Occhio che anche Diego in Germania sembrava un fenomeno. La sola tecnica non basta a renderti un giocatore da big.
Draxler è un senza palle.


----------



## Jino (18 Febbraio 2016)

MarcoMilanista ha scritto:


> Occhio che anche Diego in Germania sembrava un fenomeno. La sola tecnica non basta a renderti un giocatore da big.
> Draxler è un senza palle.



Talento ne ha. Gioventù pure. Non si sa se possa sfondare in una grande, lo vedremo quando avrà la sua chance. E capiterà perchè è bravo.


----------



## MarcoMilanista (18 Febbraio 2016)

Jino ha scritto:


> Talento ne ha. Gioventù pure. Non si sa se possa sfondare in una grande, lo vedremo quando avrà la sua chance. E capiterà perchè è bravo.



La sua chance l'avrebbe pure avuta, ma invece ha preferito fare il giocoliere al Wolfsburg perché allo Schalke c'erano troppe pressioni lol (questo è un motivo per cui non è andato alla Juve)


----------



## Juve nel cuore (19 Febbraio 2016)

grandissimo talento,mi sarebbe piaciuto molto alla Juve....bisogna dire che complessivamente sta facendo una stagione deludente ed era stato messo sotto accusa x lo scarso rendimento ,il suo problema è la mancanza di continuità e di personalità, vediamo se sta partita lo ha svegliato...


----------



## Jino (19 Febbraio 2016)

MarcoMilanista ha scritto:


> La sua chance l'avrebbe pure avuta, ma invece ha preferito fare il giocoliere al Wolfsburg perché allo Schalke c'erano troppe pressioni lol (questo è un motivo per cui non è andato alla Juve)



Non proprio, se n'è andato dallo Shalke per prender circa il triplo. E avrebbe rifiutato la Juve? Quando? Se non erano mai riusciti a raggiungere dopo mesi di spilorciate l'accordo con i tedeschi. 

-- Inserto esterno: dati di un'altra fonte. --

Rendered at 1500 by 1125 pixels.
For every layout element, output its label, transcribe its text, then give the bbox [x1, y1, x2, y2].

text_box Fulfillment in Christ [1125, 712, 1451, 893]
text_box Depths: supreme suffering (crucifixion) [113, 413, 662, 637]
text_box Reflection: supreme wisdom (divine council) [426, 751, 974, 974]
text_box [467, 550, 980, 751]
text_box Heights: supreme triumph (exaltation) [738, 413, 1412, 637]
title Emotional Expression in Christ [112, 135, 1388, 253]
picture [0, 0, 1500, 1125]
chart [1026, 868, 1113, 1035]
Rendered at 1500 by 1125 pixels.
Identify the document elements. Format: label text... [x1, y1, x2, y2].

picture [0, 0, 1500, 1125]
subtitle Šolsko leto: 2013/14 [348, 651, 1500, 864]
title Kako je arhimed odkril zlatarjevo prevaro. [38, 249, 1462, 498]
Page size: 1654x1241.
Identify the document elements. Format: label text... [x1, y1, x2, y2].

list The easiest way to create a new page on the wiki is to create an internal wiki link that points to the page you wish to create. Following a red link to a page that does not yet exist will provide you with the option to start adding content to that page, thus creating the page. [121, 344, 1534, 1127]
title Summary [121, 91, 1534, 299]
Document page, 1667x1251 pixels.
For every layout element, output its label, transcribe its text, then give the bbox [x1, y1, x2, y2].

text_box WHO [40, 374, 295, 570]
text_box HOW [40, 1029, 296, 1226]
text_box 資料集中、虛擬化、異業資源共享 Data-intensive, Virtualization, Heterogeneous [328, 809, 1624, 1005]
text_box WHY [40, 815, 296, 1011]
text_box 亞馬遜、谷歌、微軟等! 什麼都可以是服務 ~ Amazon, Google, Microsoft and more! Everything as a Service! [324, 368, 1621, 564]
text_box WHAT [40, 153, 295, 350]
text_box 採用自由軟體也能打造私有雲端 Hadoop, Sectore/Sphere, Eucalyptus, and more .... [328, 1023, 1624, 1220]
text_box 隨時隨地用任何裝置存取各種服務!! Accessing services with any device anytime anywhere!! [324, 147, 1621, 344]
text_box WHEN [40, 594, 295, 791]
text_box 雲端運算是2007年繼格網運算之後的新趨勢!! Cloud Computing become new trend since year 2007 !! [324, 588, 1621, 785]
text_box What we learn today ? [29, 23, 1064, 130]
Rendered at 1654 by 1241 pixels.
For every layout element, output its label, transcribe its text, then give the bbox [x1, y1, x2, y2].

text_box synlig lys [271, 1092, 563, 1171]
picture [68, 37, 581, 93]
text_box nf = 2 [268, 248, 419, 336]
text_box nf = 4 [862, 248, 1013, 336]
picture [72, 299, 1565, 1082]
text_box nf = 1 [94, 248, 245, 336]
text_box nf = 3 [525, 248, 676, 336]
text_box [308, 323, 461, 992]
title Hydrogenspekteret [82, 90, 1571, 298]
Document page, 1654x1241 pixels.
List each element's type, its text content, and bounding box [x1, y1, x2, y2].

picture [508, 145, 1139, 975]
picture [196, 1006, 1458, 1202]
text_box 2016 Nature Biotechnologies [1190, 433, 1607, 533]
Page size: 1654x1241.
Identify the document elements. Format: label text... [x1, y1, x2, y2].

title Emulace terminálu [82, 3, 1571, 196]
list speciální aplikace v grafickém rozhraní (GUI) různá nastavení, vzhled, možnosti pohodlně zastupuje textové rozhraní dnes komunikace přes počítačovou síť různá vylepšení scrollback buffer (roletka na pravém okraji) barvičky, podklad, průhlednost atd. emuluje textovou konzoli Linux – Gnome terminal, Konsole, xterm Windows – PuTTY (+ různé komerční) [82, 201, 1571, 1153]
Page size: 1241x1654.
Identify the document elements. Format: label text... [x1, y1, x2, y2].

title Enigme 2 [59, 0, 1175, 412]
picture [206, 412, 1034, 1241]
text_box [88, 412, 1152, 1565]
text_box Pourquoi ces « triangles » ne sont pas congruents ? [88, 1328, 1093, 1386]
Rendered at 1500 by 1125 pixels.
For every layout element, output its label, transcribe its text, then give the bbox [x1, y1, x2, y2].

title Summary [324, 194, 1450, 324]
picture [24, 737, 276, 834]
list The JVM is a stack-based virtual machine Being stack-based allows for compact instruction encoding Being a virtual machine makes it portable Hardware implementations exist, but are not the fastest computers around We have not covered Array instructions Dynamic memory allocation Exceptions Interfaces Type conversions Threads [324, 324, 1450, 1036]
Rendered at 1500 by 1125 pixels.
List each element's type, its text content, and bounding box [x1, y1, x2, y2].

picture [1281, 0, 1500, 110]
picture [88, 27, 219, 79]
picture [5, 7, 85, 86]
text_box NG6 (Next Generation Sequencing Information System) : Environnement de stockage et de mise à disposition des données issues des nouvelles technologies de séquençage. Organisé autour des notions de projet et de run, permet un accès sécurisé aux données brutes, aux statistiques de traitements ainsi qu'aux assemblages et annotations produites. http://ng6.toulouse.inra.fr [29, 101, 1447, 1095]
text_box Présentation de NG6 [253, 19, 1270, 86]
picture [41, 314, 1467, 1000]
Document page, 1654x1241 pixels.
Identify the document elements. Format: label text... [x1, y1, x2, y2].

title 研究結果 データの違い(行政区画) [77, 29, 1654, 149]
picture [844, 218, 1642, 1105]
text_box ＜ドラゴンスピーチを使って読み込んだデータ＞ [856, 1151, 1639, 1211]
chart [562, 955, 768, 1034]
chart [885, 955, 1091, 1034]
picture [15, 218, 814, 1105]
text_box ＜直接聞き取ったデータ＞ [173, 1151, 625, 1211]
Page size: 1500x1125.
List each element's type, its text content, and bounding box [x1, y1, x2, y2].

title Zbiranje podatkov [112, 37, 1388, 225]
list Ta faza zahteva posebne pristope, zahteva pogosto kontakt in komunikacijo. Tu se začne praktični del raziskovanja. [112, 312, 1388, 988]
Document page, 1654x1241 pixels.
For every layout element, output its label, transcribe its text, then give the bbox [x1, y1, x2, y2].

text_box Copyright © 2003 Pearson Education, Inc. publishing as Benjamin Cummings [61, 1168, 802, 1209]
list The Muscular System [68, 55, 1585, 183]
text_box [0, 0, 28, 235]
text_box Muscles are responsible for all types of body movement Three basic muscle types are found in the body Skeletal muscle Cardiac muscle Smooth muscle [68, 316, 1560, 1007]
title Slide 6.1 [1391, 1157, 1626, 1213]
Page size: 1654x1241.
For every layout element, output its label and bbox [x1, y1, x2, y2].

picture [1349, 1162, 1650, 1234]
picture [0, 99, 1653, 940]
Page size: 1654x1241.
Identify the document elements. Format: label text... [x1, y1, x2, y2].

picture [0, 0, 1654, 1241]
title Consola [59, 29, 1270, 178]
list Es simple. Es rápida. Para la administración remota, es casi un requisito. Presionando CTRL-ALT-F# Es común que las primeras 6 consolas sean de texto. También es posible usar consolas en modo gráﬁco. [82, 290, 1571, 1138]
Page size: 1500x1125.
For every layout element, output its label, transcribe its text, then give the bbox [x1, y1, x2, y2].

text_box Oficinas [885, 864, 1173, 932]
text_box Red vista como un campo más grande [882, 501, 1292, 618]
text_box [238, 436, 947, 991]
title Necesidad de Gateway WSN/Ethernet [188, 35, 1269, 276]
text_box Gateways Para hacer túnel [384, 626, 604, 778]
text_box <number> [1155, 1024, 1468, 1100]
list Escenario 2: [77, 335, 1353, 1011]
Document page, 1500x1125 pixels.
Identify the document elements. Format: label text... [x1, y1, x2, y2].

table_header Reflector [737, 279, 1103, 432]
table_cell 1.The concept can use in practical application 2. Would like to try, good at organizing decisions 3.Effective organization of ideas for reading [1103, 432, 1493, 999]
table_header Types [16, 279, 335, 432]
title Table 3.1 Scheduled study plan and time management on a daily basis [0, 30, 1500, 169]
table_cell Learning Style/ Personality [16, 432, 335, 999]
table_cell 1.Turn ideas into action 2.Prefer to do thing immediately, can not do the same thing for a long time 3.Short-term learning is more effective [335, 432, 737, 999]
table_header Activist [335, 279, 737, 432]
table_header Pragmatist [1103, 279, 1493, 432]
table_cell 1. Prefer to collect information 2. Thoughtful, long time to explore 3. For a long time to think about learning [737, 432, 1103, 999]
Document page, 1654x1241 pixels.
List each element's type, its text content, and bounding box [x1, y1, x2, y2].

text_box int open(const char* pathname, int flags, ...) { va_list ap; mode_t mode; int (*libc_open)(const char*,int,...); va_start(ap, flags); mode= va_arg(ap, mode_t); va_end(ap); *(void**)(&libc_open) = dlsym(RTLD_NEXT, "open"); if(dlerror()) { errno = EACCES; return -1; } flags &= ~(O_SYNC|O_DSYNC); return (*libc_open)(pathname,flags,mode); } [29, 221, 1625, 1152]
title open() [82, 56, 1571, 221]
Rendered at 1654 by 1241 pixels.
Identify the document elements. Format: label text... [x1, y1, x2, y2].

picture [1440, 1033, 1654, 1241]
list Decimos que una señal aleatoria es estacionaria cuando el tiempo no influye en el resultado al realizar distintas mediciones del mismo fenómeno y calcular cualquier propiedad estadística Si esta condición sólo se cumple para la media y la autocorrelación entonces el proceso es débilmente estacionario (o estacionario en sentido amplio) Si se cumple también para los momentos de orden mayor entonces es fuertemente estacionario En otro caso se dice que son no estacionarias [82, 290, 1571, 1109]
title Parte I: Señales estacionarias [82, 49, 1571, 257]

E' andato al Wolfsburg perchè allo Shalke l'hanno pagato, pure bene. E ripeto, gli hanno garantito il triplo di ingaggio.


----------



## juventino (19 Febbraio 2016)

E pensare che poteva essere nostro...


----------



## MarcoMilanista (19 Febbraio 2016)

Lui ha dichiarato di non sentirsi pronto per un avventura all'estero, non è un bel segnale.


----------



## LukeLike (19 Febbraio 2016)

Ha fatto il fenomeno gol Gent...impressionante.


----------



## Jino (19 Febbraio 2016)

MarcoMilanista ha scritto:


> Lui ha dichiarato di non sentirsi pronto per un avventura all'estero, non è un bel segnale.



Si ma c'ha 22 anni e va per i 23, non è mica a fine carriera. Fermo restando che, se resta in patria, può sempre andare in uno dei migliori club al mondo, chissà.


----------